To say that the both of us are not on edge with waiting for the Brain CT Scan/with contrast is a misnomer.
Both of us are anxious.
Rich and I are both a bit short tempered and on edge. Both of us are tired and feel as though we are being dragged along again with something horrid hanging over our heads.
Of course he says he isn't. But I know better.
Yesterday we went fishing for a little while. While Rich fished, I walked around taking some photographs and then sat down on the steep bank, content just to watch Rich and talk with him.
The conversation was about anything and everything except the upcoming scan.
Yesterday I finally got all the 'ducks in a row' I think for the scan itself.

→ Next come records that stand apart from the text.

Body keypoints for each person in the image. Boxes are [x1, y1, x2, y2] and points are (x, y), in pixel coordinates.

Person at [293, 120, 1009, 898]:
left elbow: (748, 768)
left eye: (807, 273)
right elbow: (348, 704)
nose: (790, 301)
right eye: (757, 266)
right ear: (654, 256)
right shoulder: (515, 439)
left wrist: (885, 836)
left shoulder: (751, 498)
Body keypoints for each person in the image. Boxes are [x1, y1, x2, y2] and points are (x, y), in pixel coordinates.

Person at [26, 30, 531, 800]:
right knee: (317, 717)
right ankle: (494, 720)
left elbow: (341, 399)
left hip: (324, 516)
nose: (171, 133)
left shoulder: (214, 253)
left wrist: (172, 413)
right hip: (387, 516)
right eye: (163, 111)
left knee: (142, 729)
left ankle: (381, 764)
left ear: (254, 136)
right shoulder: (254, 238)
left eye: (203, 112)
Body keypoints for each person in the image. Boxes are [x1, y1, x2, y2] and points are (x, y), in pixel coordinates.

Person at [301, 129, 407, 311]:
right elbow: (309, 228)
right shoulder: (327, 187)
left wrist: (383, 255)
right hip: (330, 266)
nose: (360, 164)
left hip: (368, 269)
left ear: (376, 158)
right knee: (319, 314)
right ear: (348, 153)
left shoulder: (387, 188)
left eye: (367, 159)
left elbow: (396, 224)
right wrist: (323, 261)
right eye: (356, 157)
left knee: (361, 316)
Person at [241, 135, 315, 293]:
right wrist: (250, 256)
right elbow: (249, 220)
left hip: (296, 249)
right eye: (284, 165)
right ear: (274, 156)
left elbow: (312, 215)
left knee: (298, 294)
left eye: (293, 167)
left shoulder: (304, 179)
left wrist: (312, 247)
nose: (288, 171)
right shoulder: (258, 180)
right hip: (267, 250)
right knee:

Get the required blood test at the VA, visit our VA appointment, then pick up the results to hand carry to the UW for the lab tech that is doing the CT.
Since the CT is being done so late in the day, apparently they will call with the results?
I don't know. I would like the chance to look the doctor in the eyes while he discusses the scan results.
So another day of unknown will occur today.
Hurry up and get 'tested'!!! Oh wait. We'll get you the results...soon.
But I have to think positive as the scan results for throat cancer was clear.
Oh and the fish were not biting. But I guess fishing is good even when the fish are not co-operative. It gets you out into the fresh air and your mind is on something else.